In an attacking sense, a midfield trio of Cazorla, Ramsey and Özil with Chamberlain on the right solves Arsene’s selection dilemma. Cazorla, who increasingly seems to be morphing into a kind of Andrea Pirlo figure in the deep lying playmaker role, can distribute the ball and set the tempo of Arsenal’s passing, which his compatriot Mikel Arteta has done so well for so long. Ramsey can play from his preferred central role without creating this kind of distributive dysfunction, as neither he nor Coquelin build the rhythm of Arsenal’s play with incisive passing.
It also frees up the right flank for Chamberlain, who is such a valuable player because his skillset is unique in the Arsenal squad. He is powerful and direct, he commits defenders and makes solid, well manned defences more malleable. Whether or not a Cazorla and Ramsey base provides a stiff enough defensive shield for Arsenal’s defence is the question. This is a combination that could only be contemplated for home games against the Premier League’s lesser lights. In truth, it could probably only be entertained by teams that carry little or no counter attacking threat, which could only really be said of the league’s bottom 5 or 6 clubs.
The influx of television money means that mid table clubs are now stocked with players such as Shaqiri, Cabaye, Payet and Montero, who can link play quickly between defence and attack. Playing Sunderland Coq-less in May was fine because Sunderland don’t really have a player like this and because they only needed a point to confirm their survival, which reduced their appetite for the counter attack. Logically, a Cazorla and Ramsey base would see the Spaniard as the deepest midfielder. Santi is actually quite good in the tackle, because he has good timing and a nice appreciation of space. He knows how to stick a leg out at the last second.

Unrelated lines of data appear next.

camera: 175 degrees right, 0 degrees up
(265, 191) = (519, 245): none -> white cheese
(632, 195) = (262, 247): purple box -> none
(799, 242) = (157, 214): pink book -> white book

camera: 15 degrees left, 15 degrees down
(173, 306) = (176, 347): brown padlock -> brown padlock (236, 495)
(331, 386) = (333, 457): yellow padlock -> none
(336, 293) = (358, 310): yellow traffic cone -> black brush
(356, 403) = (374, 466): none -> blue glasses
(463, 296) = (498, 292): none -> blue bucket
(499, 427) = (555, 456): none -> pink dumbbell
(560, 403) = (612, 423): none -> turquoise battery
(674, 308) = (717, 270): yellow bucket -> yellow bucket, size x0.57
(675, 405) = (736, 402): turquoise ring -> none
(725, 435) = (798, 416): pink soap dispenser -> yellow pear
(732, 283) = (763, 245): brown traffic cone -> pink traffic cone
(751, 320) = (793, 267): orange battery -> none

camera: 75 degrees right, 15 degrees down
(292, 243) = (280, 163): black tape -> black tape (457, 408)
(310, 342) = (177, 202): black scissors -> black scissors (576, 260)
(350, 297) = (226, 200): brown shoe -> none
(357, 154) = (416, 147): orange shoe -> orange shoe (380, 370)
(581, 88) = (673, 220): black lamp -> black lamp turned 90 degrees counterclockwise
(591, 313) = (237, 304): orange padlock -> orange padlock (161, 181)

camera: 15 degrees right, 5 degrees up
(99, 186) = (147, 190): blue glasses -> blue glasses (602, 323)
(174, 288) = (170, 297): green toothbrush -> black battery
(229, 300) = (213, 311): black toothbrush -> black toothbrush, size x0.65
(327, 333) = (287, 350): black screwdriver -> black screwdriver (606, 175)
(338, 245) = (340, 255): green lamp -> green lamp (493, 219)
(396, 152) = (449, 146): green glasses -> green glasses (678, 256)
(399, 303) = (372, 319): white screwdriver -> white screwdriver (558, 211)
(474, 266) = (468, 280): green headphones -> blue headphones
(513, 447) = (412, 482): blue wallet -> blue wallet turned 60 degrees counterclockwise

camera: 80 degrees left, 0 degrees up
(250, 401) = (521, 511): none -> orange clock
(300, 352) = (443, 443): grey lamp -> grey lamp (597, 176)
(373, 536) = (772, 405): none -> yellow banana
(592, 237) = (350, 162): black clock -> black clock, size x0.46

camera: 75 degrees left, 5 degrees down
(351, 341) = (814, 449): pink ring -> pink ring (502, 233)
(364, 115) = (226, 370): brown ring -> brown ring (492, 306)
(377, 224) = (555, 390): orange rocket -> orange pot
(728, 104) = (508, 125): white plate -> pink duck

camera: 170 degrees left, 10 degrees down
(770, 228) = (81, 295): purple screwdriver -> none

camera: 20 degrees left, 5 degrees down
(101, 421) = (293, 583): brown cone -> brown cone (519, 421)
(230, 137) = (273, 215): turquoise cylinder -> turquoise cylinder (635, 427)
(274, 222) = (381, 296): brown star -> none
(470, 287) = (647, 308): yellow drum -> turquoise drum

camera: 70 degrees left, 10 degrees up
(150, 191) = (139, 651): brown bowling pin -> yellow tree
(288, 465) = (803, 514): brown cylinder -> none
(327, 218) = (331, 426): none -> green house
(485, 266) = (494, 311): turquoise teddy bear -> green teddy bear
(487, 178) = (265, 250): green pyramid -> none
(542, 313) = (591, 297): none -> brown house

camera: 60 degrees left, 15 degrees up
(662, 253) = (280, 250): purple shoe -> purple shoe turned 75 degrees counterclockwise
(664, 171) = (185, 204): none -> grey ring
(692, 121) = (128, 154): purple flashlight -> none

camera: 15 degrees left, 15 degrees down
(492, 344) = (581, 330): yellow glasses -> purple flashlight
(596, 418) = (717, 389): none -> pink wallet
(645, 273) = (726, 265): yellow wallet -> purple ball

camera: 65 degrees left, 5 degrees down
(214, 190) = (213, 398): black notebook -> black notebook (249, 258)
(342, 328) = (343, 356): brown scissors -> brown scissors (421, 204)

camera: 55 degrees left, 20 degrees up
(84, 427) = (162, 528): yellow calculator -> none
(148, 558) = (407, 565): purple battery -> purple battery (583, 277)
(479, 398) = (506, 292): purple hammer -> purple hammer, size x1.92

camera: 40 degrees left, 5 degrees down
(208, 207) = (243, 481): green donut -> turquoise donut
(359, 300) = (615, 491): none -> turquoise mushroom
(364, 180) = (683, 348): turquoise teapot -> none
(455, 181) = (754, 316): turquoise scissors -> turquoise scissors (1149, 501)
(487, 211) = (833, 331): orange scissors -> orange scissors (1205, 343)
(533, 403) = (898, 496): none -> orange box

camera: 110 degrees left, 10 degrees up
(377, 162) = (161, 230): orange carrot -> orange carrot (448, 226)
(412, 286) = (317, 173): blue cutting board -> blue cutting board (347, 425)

But over a larger area, I would be concerned about his defensive instincts. His lack of pace isn’t so much the issue here. Gilberto Silva, Didier Deschamps, Claude Makelele and Dunga are four of the slowest players in football history but four of the finest defensive midfielders too. Cazorla is a good defensive weapon on the ball because he can dribble Arsenal out of pressure, as he showed brilliantly at the Etihad Stadium in January and at Anfield last December. But that was in the confines of a very tight unit with Coquelin doing the dirty work. I don’t think Cazorla naturally has that nurturing, protective defensive instinct that Wenger identified in Mikel Arteta, who had spent several years in a disciplined David Moyes side, when he moved Mikel back.
Arsene has toyed with the idea enough to show that he is entertaining it for certain situations. You would imagine that it is something that he has worked on at London Colney. He was convinced enough to use it away from home against Crystal Palace with the Gunners leading by a goal, which suggests he has some conviction that it could yet work and he may well be right. I think there are probably only 5-6 games a season whereby Arsenal can seriously entertain starting a game without a specialist defensive midfielder, but I think we will see it adopted as a Plan B when the team needs a goal as the season progresses.